On June 23, 2013, “The Lone Ranger” had its world premiere at Disney California Adventure. A full-sized version of the train and the horse that played Silver flanked the red carpet and chipper Disney cast members handed out Lone Ranger-style masks to those that had gathered to watch Hammer, Depp, and Ruth Wilson parade down the red carpet. Kleyla camped out for the premiere and ended up chatting with Depp and Verbinski as they shook hands and said hello to fans. Rossio was there too and spoke warmly to Kleyla, although these days the writer is blunter in his assessment of the finished film.

“The action train sequences are a filmmaking triumph,” Rossio said. “The characterization of the Lone Ranger was not appealing to audiences, and the addition of the ‘evil corporation’ railroad baron aspect is not compelling. I don’t understand why Helena Bonham Carter is in the movie. Johnny Depp as Tonto doesn’t really play.”

The film went on to earn more than $260 million, well below Disney’s projections. Subsequent installments were quietly canceled, actors were let out of their three-picture contract and plans for any kind of future integration of the property into the theme parks was nixed, leaving the entire proposal as a tantalizing what-if.

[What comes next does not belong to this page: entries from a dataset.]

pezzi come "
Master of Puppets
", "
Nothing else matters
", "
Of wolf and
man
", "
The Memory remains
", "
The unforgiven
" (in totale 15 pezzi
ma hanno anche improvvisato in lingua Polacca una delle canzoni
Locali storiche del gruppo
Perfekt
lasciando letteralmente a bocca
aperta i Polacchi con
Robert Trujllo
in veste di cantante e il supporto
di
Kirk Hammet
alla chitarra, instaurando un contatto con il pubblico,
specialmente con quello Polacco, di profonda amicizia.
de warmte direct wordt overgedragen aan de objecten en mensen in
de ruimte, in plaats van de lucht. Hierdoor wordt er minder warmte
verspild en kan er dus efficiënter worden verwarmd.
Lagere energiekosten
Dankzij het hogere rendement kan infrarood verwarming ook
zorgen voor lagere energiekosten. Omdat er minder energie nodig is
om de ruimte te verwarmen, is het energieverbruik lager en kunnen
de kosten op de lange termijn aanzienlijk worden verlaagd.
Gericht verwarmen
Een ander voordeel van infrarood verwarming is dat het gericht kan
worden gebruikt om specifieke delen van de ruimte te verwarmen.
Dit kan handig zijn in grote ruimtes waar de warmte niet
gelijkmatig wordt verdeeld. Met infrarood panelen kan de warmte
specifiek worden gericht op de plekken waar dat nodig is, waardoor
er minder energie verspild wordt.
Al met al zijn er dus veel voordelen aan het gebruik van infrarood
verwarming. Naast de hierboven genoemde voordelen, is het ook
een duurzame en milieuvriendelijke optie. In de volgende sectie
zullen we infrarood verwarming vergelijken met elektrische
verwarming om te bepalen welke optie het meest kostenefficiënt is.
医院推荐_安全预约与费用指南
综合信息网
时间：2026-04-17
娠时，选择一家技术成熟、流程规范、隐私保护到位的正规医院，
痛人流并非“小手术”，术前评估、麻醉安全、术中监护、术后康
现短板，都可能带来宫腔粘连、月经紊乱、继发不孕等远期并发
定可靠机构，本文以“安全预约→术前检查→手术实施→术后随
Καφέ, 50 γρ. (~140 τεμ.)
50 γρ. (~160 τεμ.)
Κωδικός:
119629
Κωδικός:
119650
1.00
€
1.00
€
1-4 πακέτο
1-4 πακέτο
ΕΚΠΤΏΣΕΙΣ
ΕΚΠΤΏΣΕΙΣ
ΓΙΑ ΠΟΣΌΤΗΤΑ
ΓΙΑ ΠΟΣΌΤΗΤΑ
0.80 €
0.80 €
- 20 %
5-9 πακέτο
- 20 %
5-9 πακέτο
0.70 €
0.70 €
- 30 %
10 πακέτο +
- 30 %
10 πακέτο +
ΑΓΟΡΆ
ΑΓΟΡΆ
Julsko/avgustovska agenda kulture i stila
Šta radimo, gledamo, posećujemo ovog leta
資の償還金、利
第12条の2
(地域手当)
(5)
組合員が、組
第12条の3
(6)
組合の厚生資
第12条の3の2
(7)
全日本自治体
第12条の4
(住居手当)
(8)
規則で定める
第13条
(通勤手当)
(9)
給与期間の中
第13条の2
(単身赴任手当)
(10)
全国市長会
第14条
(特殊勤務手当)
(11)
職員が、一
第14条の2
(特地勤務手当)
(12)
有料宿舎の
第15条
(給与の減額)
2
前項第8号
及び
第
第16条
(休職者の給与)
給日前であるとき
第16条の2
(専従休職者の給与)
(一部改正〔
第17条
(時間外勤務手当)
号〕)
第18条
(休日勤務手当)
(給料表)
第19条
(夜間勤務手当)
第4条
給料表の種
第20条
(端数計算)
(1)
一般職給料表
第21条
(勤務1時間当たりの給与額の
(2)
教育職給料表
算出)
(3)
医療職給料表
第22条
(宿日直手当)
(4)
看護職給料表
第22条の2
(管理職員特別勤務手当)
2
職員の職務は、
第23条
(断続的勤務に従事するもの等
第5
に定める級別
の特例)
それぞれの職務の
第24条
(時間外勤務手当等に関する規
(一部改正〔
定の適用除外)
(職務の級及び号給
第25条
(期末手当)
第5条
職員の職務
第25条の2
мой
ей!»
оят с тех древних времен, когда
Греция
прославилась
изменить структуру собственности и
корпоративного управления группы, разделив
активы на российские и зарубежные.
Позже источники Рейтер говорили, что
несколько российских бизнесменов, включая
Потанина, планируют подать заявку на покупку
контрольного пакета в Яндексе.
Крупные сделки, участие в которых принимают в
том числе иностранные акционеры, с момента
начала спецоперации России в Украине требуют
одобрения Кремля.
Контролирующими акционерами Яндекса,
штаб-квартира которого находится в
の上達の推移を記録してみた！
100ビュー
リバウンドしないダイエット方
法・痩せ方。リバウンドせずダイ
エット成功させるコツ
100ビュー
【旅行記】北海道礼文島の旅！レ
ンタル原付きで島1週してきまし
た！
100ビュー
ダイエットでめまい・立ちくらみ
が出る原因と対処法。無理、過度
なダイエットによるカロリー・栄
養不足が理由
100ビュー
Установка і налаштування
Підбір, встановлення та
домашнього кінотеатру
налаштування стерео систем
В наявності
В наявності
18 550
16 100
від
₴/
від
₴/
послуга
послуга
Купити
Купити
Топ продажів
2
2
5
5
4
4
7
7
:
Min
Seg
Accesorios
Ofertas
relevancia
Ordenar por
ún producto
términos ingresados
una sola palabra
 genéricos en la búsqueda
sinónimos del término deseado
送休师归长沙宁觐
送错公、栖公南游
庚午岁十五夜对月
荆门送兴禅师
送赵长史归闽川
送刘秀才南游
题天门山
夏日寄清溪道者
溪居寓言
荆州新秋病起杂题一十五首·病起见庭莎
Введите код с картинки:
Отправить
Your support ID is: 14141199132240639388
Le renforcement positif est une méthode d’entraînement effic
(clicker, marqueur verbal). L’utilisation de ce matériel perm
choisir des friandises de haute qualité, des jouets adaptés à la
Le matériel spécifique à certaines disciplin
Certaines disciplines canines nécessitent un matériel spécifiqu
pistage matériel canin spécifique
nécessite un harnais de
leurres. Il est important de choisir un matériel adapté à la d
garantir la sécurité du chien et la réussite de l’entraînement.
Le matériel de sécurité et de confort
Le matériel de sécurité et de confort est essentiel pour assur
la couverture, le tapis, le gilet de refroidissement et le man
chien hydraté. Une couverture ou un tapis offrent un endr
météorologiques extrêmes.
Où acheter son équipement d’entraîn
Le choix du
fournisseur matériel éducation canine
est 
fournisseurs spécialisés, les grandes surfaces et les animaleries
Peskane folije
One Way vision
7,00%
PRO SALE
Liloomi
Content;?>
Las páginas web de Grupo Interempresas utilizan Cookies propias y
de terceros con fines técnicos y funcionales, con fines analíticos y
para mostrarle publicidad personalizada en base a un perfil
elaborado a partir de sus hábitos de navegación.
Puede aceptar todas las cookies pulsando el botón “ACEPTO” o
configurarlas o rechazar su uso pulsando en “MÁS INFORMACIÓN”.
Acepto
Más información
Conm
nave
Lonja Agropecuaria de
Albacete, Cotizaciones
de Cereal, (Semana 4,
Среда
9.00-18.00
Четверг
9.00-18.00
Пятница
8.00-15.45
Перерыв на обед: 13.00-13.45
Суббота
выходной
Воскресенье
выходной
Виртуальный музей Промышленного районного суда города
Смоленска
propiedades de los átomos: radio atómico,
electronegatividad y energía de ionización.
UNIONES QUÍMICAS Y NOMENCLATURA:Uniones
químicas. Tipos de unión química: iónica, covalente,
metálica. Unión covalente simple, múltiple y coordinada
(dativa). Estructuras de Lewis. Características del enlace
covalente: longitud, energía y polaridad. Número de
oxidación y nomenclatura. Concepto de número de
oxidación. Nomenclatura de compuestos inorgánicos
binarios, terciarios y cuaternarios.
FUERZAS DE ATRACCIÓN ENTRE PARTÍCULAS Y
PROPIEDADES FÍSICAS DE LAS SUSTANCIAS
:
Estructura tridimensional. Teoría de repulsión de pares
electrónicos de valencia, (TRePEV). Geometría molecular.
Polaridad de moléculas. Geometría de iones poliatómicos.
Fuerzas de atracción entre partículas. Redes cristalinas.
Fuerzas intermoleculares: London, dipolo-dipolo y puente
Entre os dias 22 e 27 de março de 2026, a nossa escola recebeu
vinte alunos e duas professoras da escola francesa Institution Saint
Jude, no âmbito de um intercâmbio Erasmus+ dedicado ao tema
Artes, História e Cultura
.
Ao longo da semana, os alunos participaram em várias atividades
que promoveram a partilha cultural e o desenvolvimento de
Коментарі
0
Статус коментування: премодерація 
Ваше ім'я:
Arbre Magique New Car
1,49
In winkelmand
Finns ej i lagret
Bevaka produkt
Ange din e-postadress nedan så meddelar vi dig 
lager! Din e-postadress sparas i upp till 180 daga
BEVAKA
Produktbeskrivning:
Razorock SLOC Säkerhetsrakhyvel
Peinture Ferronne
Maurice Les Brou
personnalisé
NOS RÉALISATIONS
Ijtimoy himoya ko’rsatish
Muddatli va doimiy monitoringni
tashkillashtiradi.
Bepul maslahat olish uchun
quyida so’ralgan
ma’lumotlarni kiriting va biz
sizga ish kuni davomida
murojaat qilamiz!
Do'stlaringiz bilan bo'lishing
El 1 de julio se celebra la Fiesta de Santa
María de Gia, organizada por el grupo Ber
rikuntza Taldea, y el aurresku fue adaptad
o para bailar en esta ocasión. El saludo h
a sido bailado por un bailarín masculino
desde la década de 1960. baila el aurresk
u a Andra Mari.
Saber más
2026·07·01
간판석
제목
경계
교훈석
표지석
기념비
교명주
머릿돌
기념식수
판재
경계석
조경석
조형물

And while any of the “Lone Ranger” projects would have been wonderful to see in a Disney park, adding some much-needed character and kinetics to Frontierland, at least we can find solace in the fact that, had they gone forward, they would already be changed or completely removed by now. With two very canceled leading men and a questionable portrayal of an Indigenous character, “The Lone Ranger” might be the most deeply cursed Disney release in recent memory.

If a beloved attraction like Splash Mountain couldn’t survive the march of progress, a “Lone Ranger” overlay of Big Thunder Mountain Railroad wouldn’t either. It was a goner either way.